Knowing the fact that the so-called Ethiopian constitution is framed by an ethnocentric dictatorial regime to serve its narrow purpose, one would not expect to see it working for all parties on board, much less to preserve Ethiopia’s unity and territorial integrity intact. Although mentioned in the constitution still the TPLF is not willing to comply with its own rule of law. At will, though the TPLF undermines the basic substances mentioned in its own fake constitution one of which is a common platform in which both parties [the regime and the oppositions] could be able to build an agreement to settle a difference of opinion in a way that is acceptable to all. Worst of all, its constitution does not promote unity, equality, fraternity and social justice for all to take root in Ethiopia. So in this case, one would conclude that not merely a regime change or reform per se but a revolution that must be played out by the genuine parties and the public at large. Thus in order to turn the popular revolution into a success, one would also conclude that the objective condition at hand needs to acquire the following important continuities, a society that defies all orders from Mele’s tyrant regime, unity, organization, leadership, and outside factors that would influence Ethiopians in a positive and uplifted ways.

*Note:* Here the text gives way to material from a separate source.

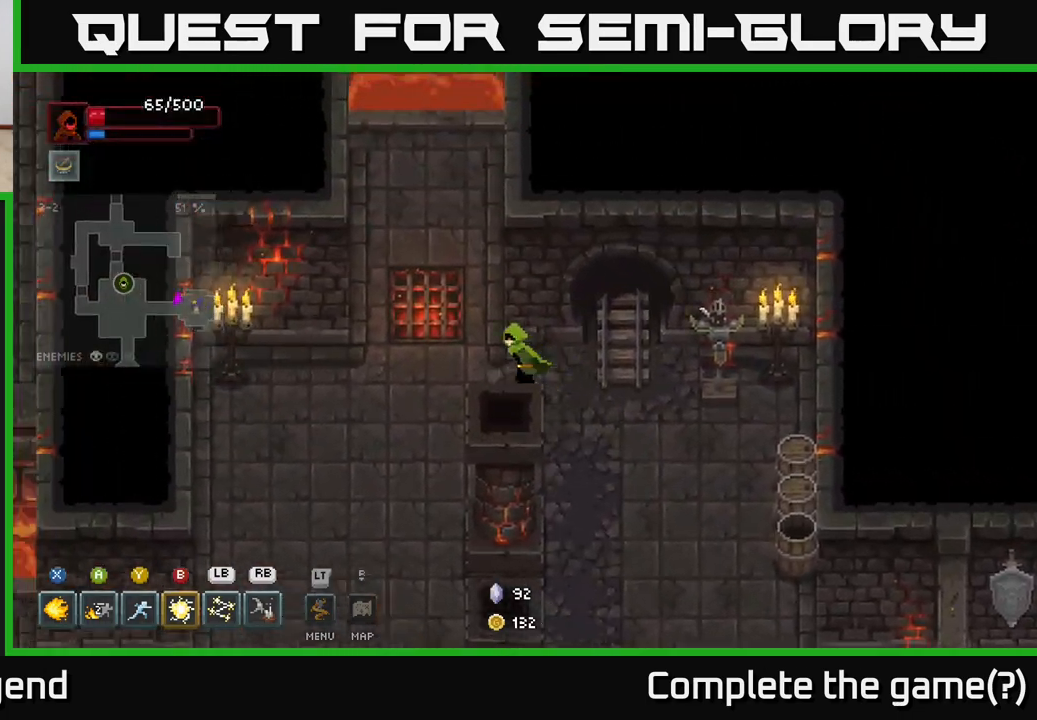
{"buttons": [], "left_stick": "down-left", "right_stick": "center", "events": [[183, "left_stick", "left"], [350, "left_stick", "down-left"]]}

Firstly, though Ethiopians openly resisted the regime in the past but the resistances were not conducted in a cohesive manner as a result have been crashed and suppressed by the regime one at a time. After all, “a house divided against itself cannot stand” often times than not, however, students in Addis, Mekele, Jimma and other higher learning institutions were striking but not collectively in a cohesive manner, which is why also they did not get anywhere, and also Christian worshipers in Gondar, Muslims in Addis and then, the youths together with the general public came out in thousands to oppose the election result of 2005, during which time over 35 thousands people locked up in prison and were subjected to pain, and suffering from torture and continue to languishing in woyanes’ top-security prisons allover. At the same time, some 200 people were gun down by the regime’s police and secret agents and the rest had been chased, harassed and intimidated by non other than the agents themselves. In unison, though there were about three million people came out in Addis to oppose the regime but were dispersed non other than by the so-called opposition leaders in 2005. Potentially though such pattern of events are positive indications for one to confirm that we have indeed a defying society in Ethiopia. With that in mind, Ethiopians have a reason to believe that there is a meeting place both for the public and the genuine political groupings to join forces and carry out a collective form of protest against the regime. And in due time, the said form of actions will set off a chain of events and shall bring about a full fledged revolution in Ethiopia. Collectively though the revolution requires an effective leadership that can promote a pragmatic course of action in a bid to liberate the country from the yoke of tyranny.

Secondly, the question of leadership is vital. In order to mobilize the public and prepare forces for actions the movement requires a leadership, a leadership to frame and formulate slogans, tactics, catchphrases, and strategies that have an immediate impact on the movement. And also leadership is vital to coordinate the movements ahead and produce more leaders that would organize the ordinary people of cities, towns, and villages across the nation. Leaders of all ranks are also required to distribute flyers, leaflets and other promotional materials to their own respective regions and locals on a timely fashion. In such a way leaders of all ranks can control and coordinate various activates through out the nation. Once the question of leadership is resolved, the rest is possible to change the no-win situation around and move on to the next level where waging a pragmatic form of action is possible. And then again, move on to the next level where our superior moral truth dominates enemy’s position and brings about the downfall of our last few rivals in power. In short, the task of leadership is to coordinate, guide, and direct the revolution and further influence the youths and the elderly to join the protest against their common enemy the TPLF that is. So, at this critical time, an action oriented political entity capable of providing the public with an effective leadership is highly required to appear into the political arena in order to topple Mele’s regime and rescue the victory on the horizon. Indeed, a leadership envisaging and contemplating a future ahead, a leadership that has a firm hold on the public’s imagination has to come forward to assume a new role of leadership to lead the revolution.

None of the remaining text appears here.